Could you copy the material below word for word, leaving out the pictures?

**Data for review:**
BEGIN

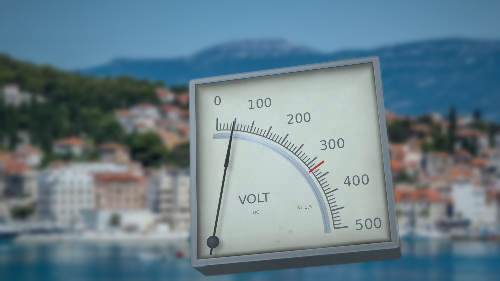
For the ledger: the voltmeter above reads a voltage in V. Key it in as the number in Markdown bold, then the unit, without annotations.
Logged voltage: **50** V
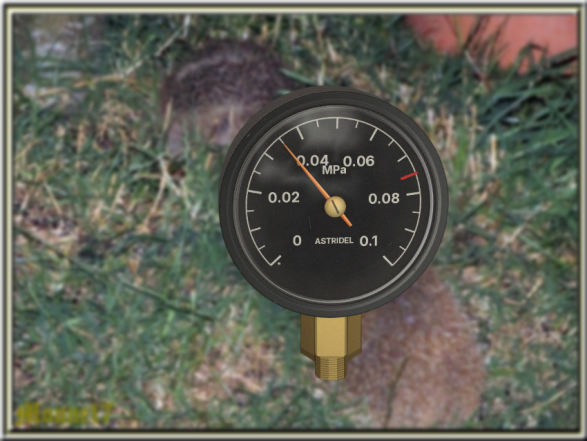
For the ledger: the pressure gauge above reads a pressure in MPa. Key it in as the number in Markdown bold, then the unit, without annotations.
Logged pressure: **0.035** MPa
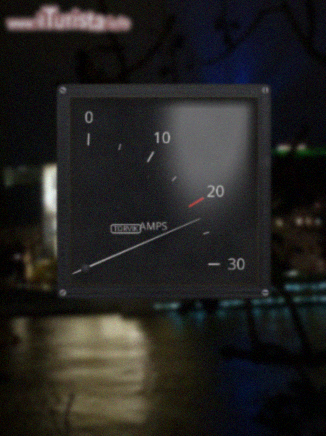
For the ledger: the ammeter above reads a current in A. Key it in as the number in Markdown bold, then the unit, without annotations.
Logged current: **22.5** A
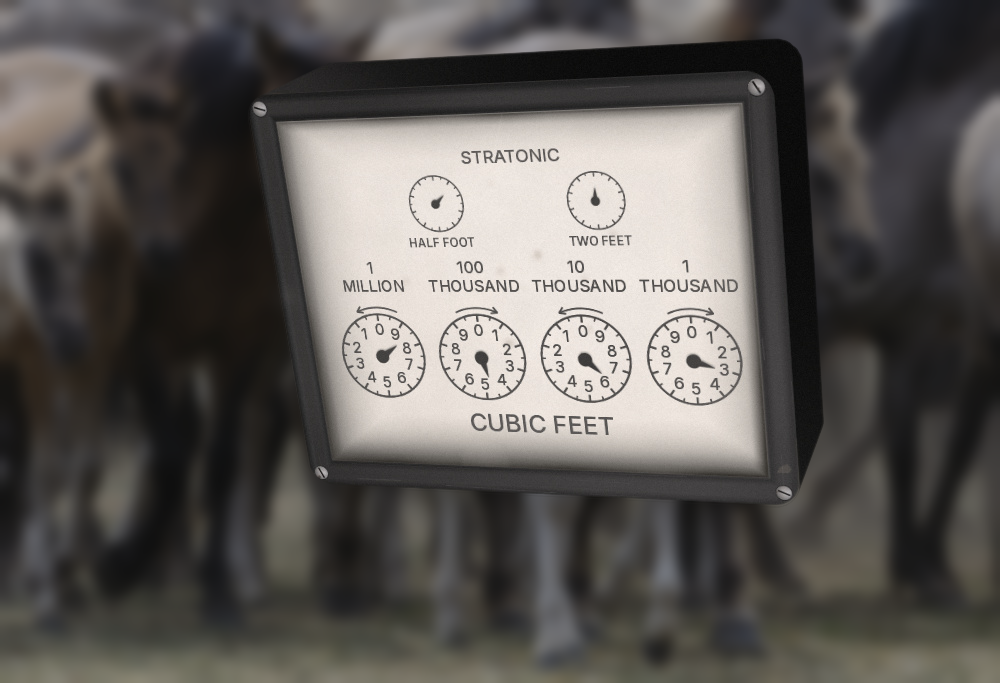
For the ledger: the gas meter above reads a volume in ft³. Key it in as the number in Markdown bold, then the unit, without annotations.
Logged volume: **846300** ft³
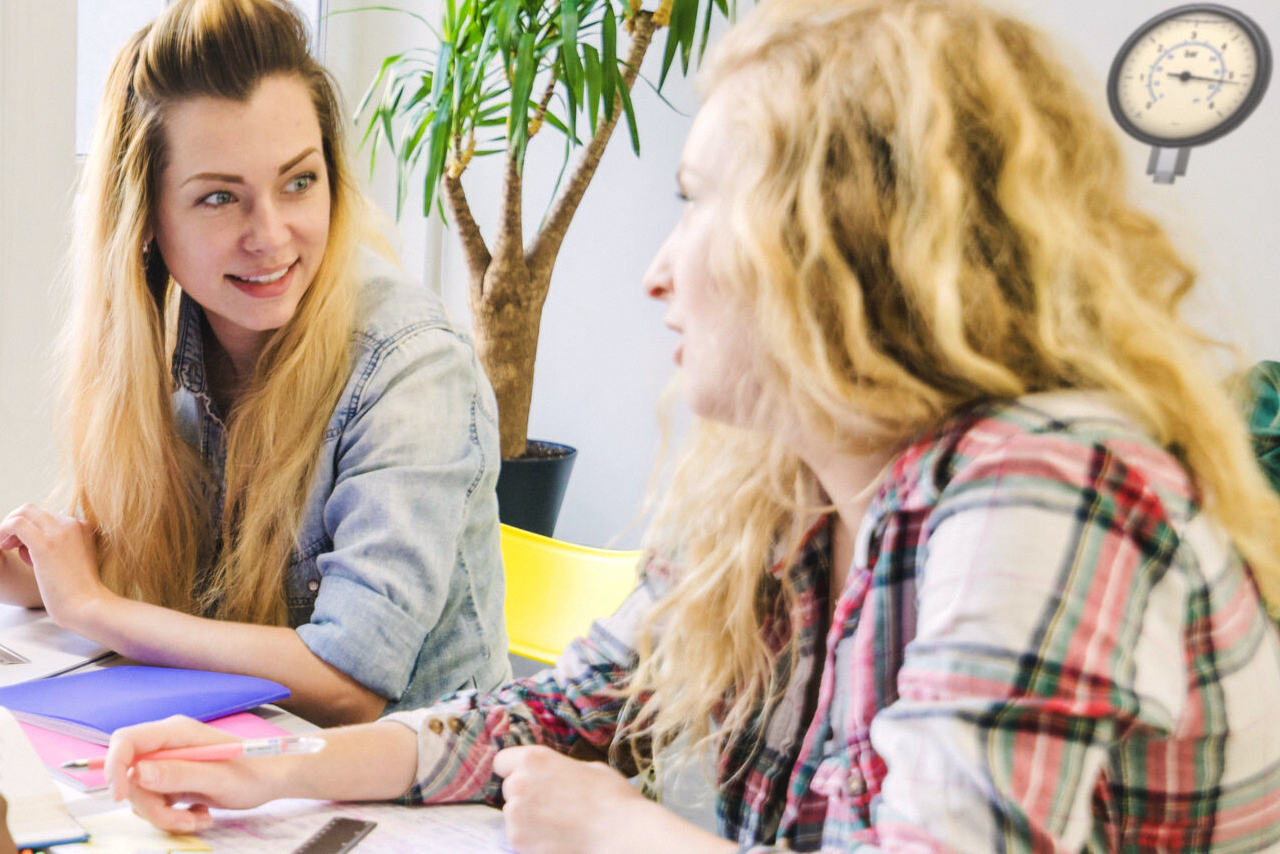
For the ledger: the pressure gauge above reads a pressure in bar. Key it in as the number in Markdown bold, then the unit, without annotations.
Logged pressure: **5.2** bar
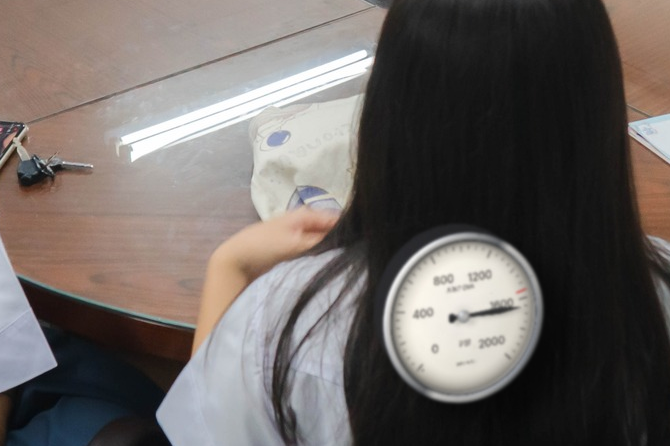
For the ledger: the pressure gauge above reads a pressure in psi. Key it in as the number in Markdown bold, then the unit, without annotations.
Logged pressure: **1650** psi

END

**Result:**
For the ledger: the voltmeter above reads a voltage in V. Key it in as the number in Markdown bold, then the unit, without annotations.
Logged voltage: **50** V
For the ledger: the pressure gauge above reads a pressure in MPa. Key it in as the number in Markdown bold, then the unit, without annotations.
Logged pressure: **0.035** MPa
For the ledger: the ammeter above reads a current in A. Key it in as the number in Markdown bold, then the unit, without annotations.
Logged current: **22.5** A
For the ledger: the gas meter above reads a volume in ft³. Key it in as the number in Markdown bold, then the unit, without annotations.
Logged volume: **846300** ft³
For the ledger: the pressure gauge above reads a pressure in bar. Key it in as the number in Markdown bold, then the unit, without annotations.
Logged pressure: **5.2** bar
For the ledger: the pressure gauge above reads a pressure in psi. Key it in as the number in Markdown bold, then the unit, without annotations.
Logged pressure: **1650** psi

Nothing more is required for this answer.